Abstract

Objectives

The objective of this study was to estimate comprehensive value of semaglutide in the Medicare population for current and future FDA-approved indications.

Methods

We used data from government reports, published clinical studies, and real-world claims to model clinical outcomes and costs in patients with diabetes, overweight/obesity, and metabolic-associated steatohepatitis over a 10-year period (2026 to 2035).
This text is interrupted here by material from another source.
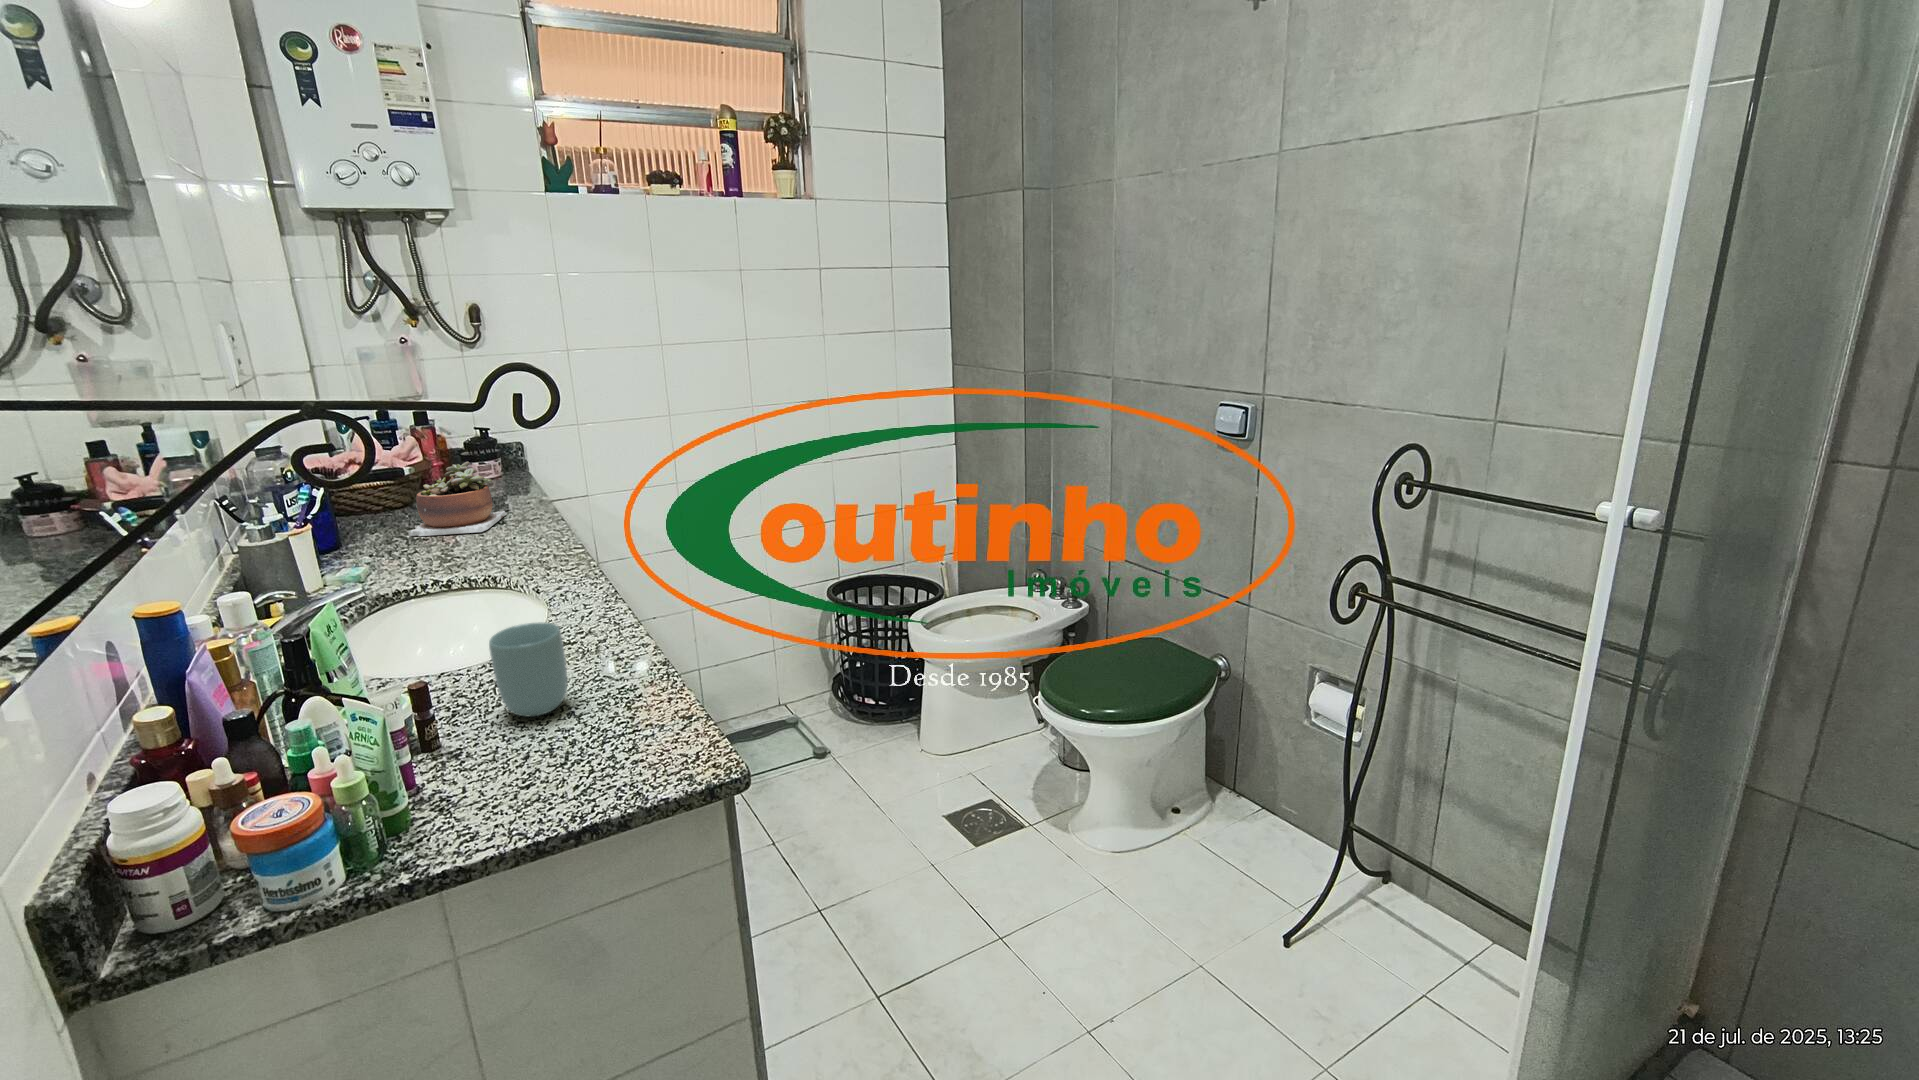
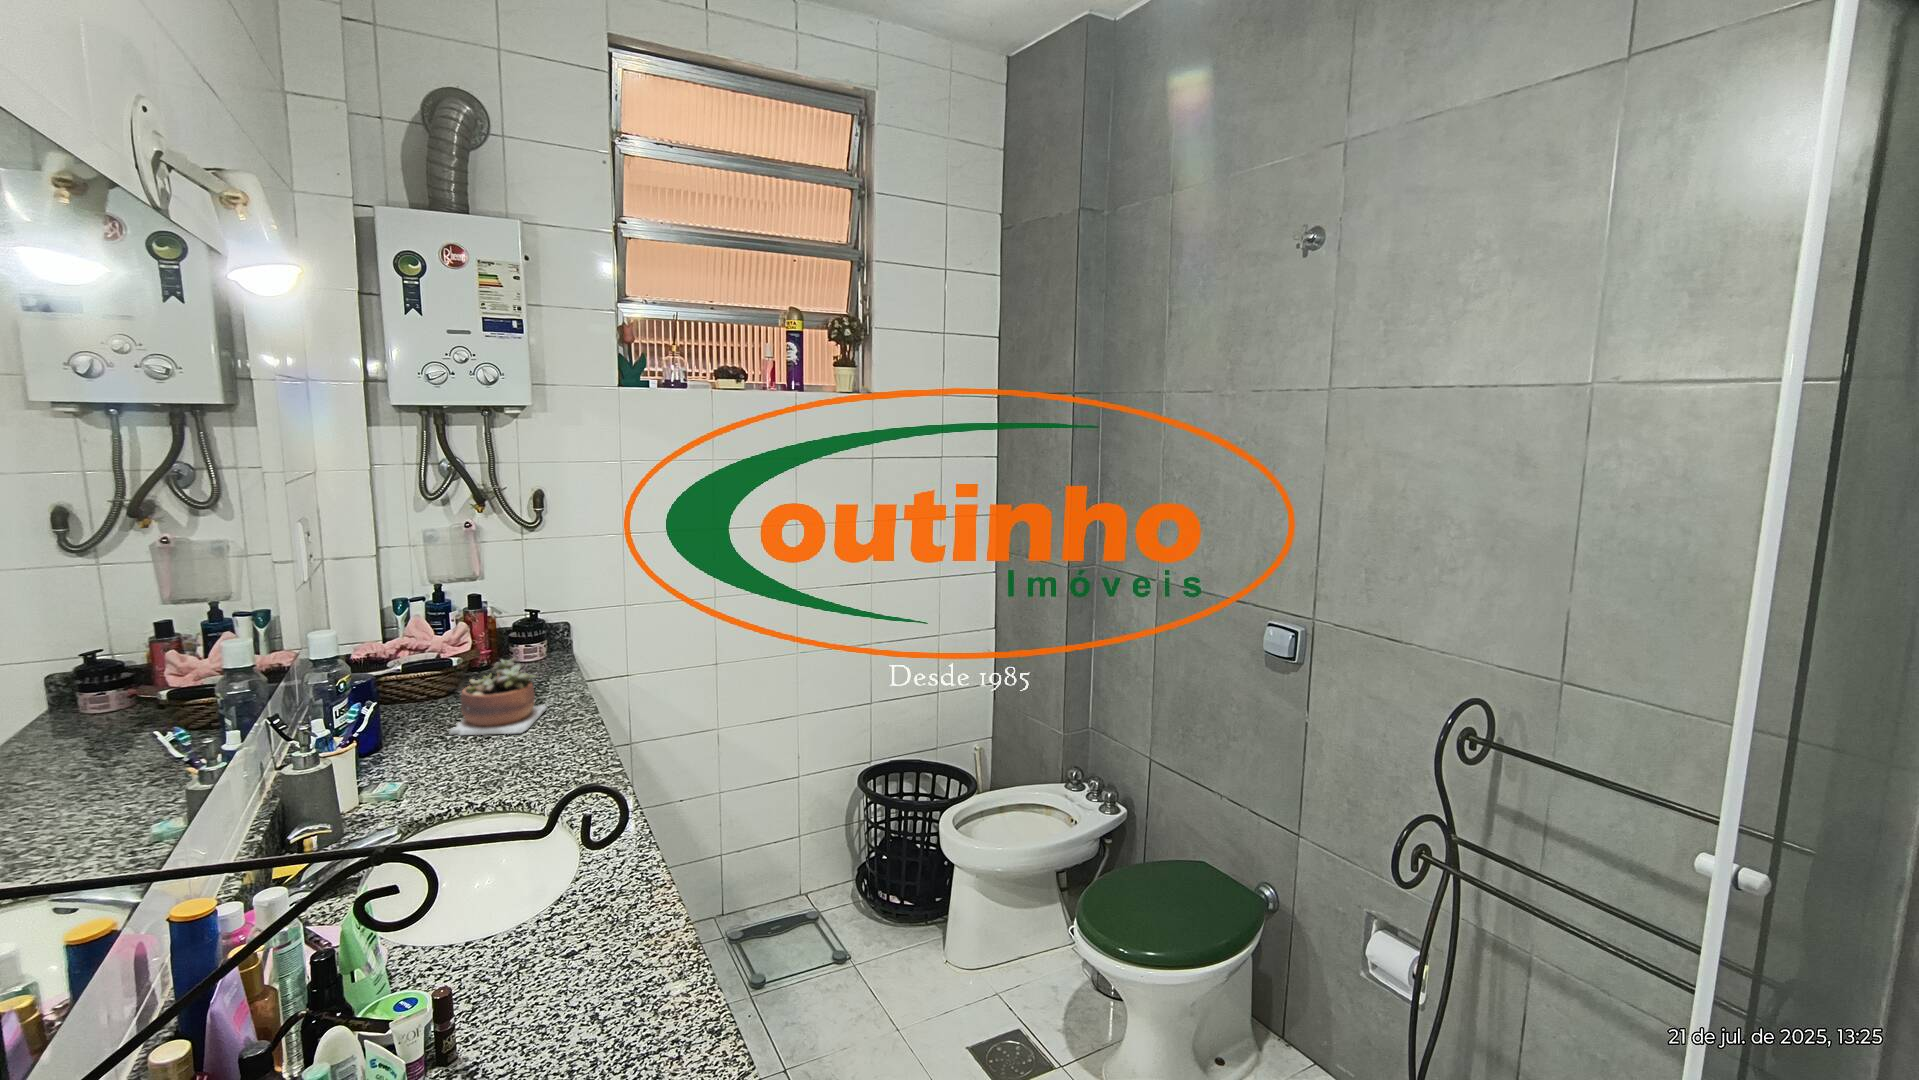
cup: present [489,622,567,717] -> none [519,910,596,1019]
We estimated the financial impact to the Medicare program by comparing the impact of costs of averted clinical events and anticipated treatment costs under various treatment utilization and price assumptions with a scenario in which no patients were treated with semaglutide. We used estimates of the net price of semaglutide, an estimated negotiated price based on a 10% discount from net price starting in year 2, and accounted for patient out-of-pocket costs.

Results

Over the 10-year period, we estimated that broad access to semaglutide would result in 38 950 cardiovascular events avoided, and 6180 deaths avoided due to reduction in cardiovascular events and improvement in chronic kidney disease or metabolic-associated steatohepatitis progression. The net financial impact to Medicare was estimated to be savings of $715 million over 10 years. Alternative scenarios yielded net savings ranging from $1.04 billion to $412 million. A scenario that accounted for loss of exclusivity of semaglutide and other treatments produced 10-year cost savings to Medicare of approximately $1.71 billion.

Conclusions

Availability of semaglutide in Medicare for all FDA-approved indications would have a substantial impact on health outcomes at net savings of between $1.04 billion and $412 million over 10 years.